[Extracted data]:
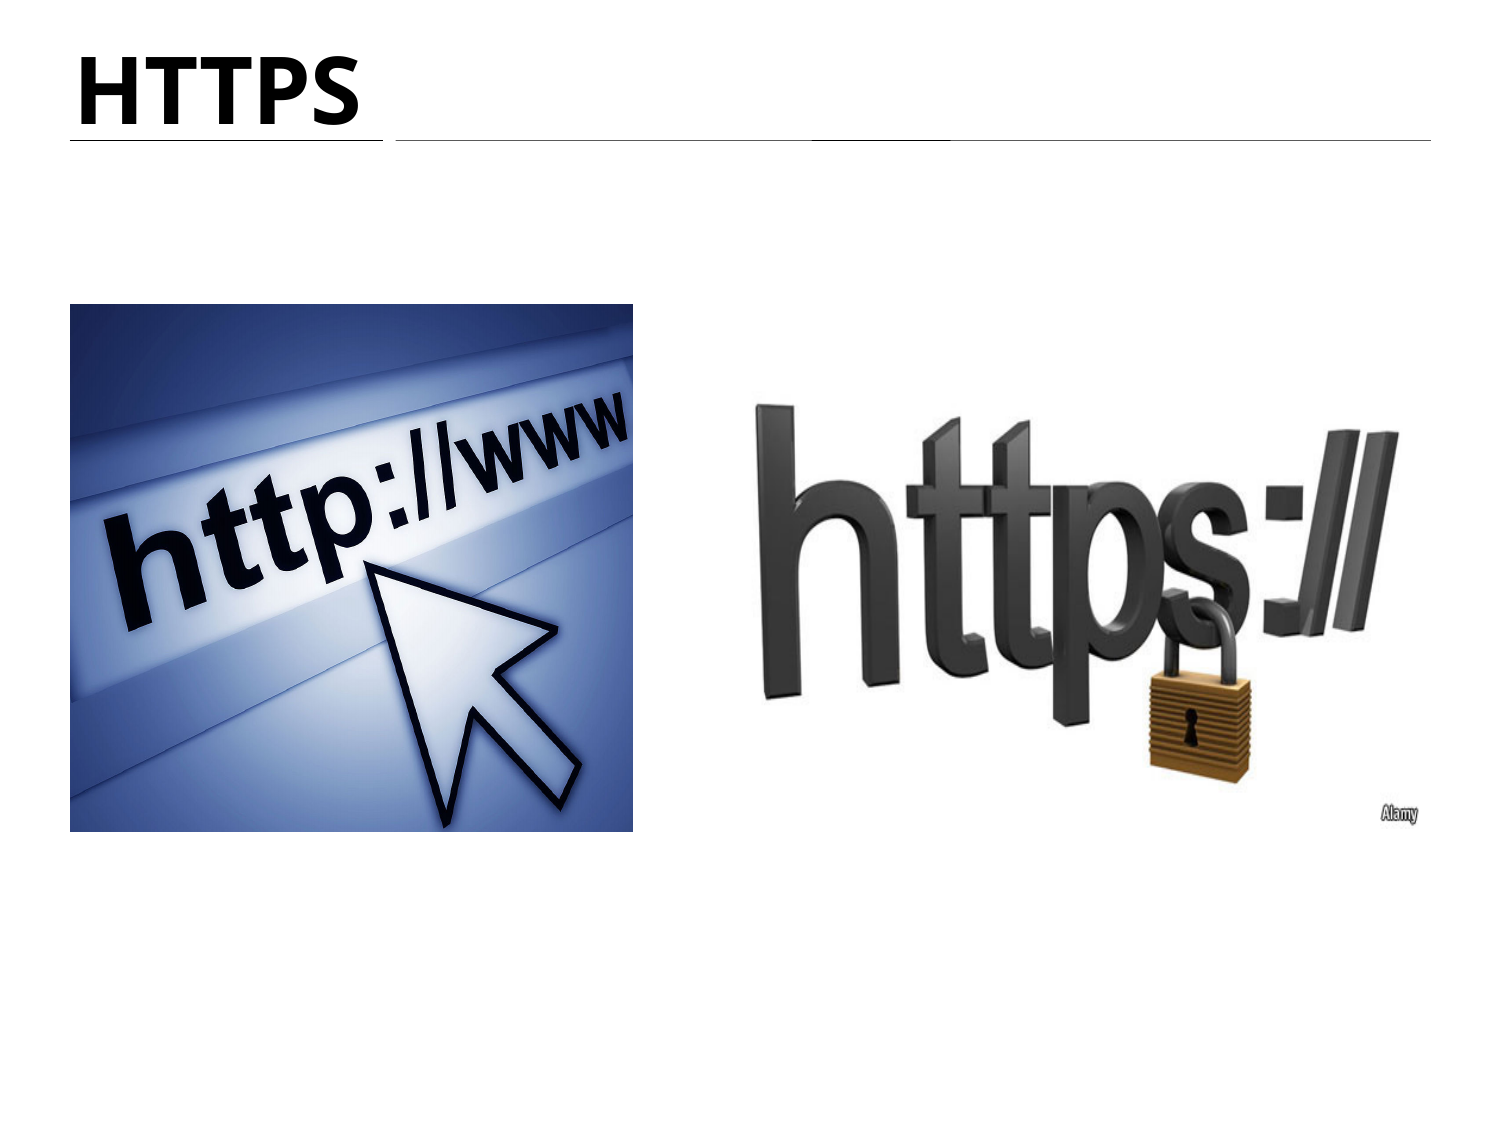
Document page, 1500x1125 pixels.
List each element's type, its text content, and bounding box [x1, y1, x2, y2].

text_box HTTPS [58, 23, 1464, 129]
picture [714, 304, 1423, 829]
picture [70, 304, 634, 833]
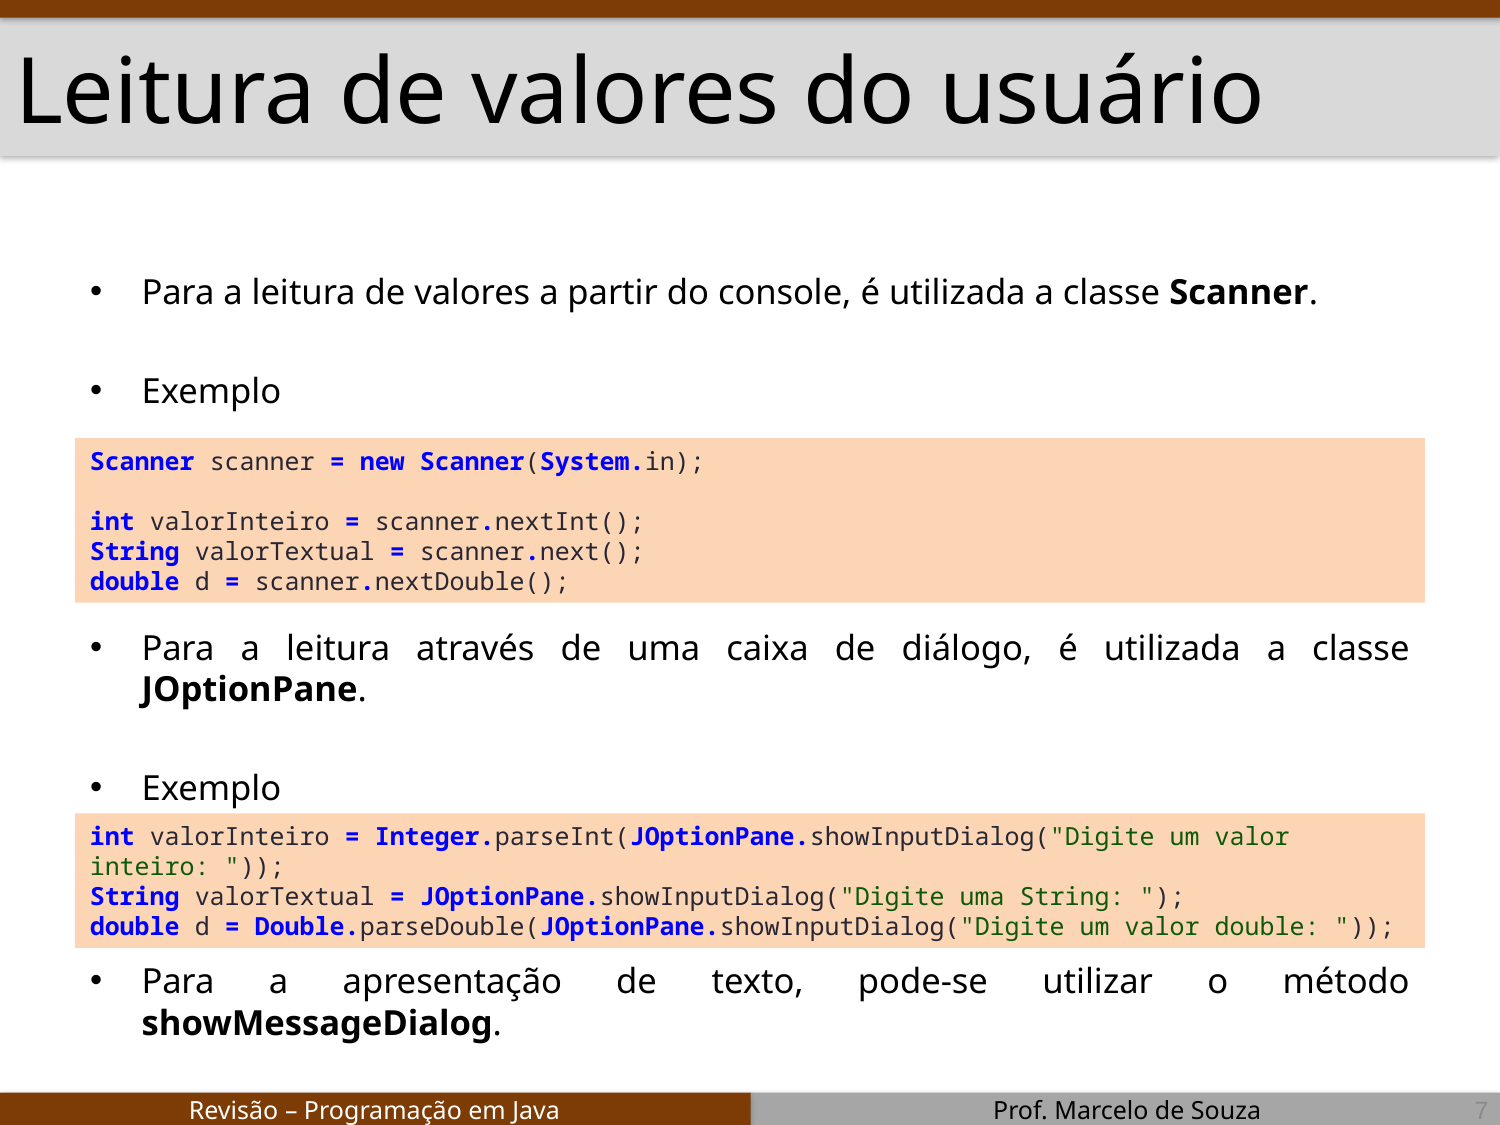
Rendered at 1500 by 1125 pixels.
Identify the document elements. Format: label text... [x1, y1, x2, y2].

[Activity]:
Extract from the data every line where "pixels" shows up.

[Expected answer]:
Document page, 1500x1125 pixels.
Rendered at 1500 by 1125 pixels.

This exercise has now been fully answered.